**GIVEN DATA:**
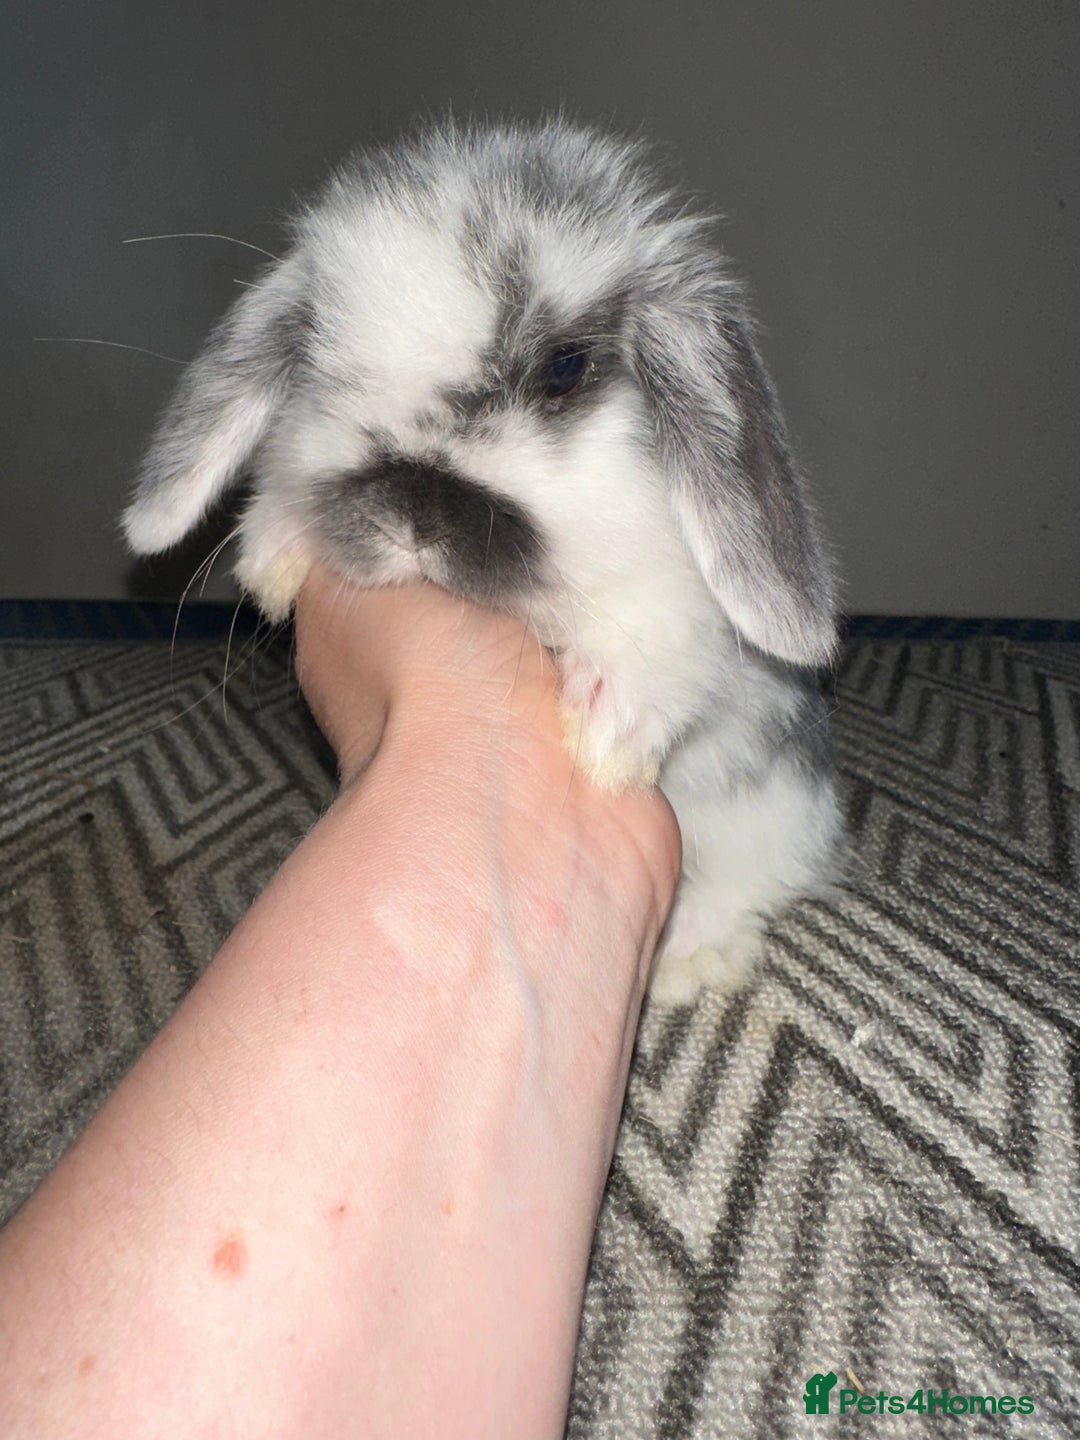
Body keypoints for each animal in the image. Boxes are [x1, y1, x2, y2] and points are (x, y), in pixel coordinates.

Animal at [123, 117, 845, 1004]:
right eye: (319, 360)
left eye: (566, 367)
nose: (413, 512)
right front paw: (275, 554)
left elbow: (673, 628)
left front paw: (610, 729)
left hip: (777, 809)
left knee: (759, 874)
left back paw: (690, 959)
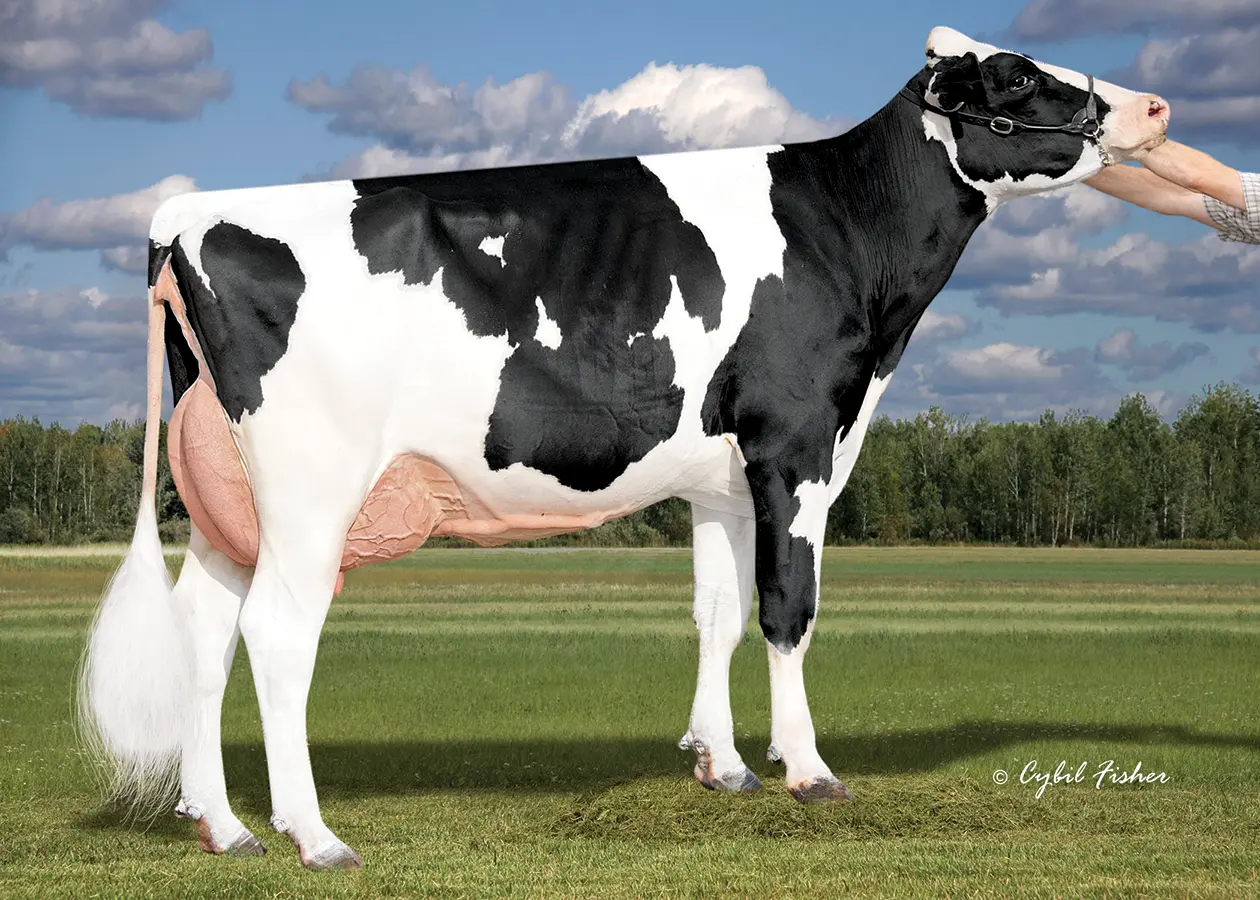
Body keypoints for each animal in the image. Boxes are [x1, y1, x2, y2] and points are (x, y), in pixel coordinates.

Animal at [78, 27, 1170, 869]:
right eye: (1018, 78)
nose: (1155, 107)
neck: (844, 231)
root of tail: (189, 212)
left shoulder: (724, 478)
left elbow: (718, 611)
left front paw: (723, 765)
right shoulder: (797, 443)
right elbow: (789, 609)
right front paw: (810, 771)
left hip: (230, 501)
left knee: (203, 632)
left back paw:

**GOAL OF THE EXERCISE:** Take only the line containing "left knee: (759, 874)" and every line after it to the end of the entries, and copy them exactly, pictures excluded.

**REPLY TO THE TASK:**
left knee: (759, 874)
left back paw: (690, 959)
Body keypoints for each animal in the image. Boxes are [x1, y1, x2, y2] and points are (x, y), in pixel coordinates.

Animal at [78, 27, 1170, 869]:
right eye: (1018, 78)
nose: (1155, 107)
neck: (844, 231)
root of tail: (189, 212)
left shoulder: (724, 478)
left elbow: (718, 611)
left front paw: (723, 765)
right shoulder: (797, 443)
right elbow: (789, 609)
right front paw: (810, 771)
left hip: (230, 501)
left knee: (203, 632)
left back paw:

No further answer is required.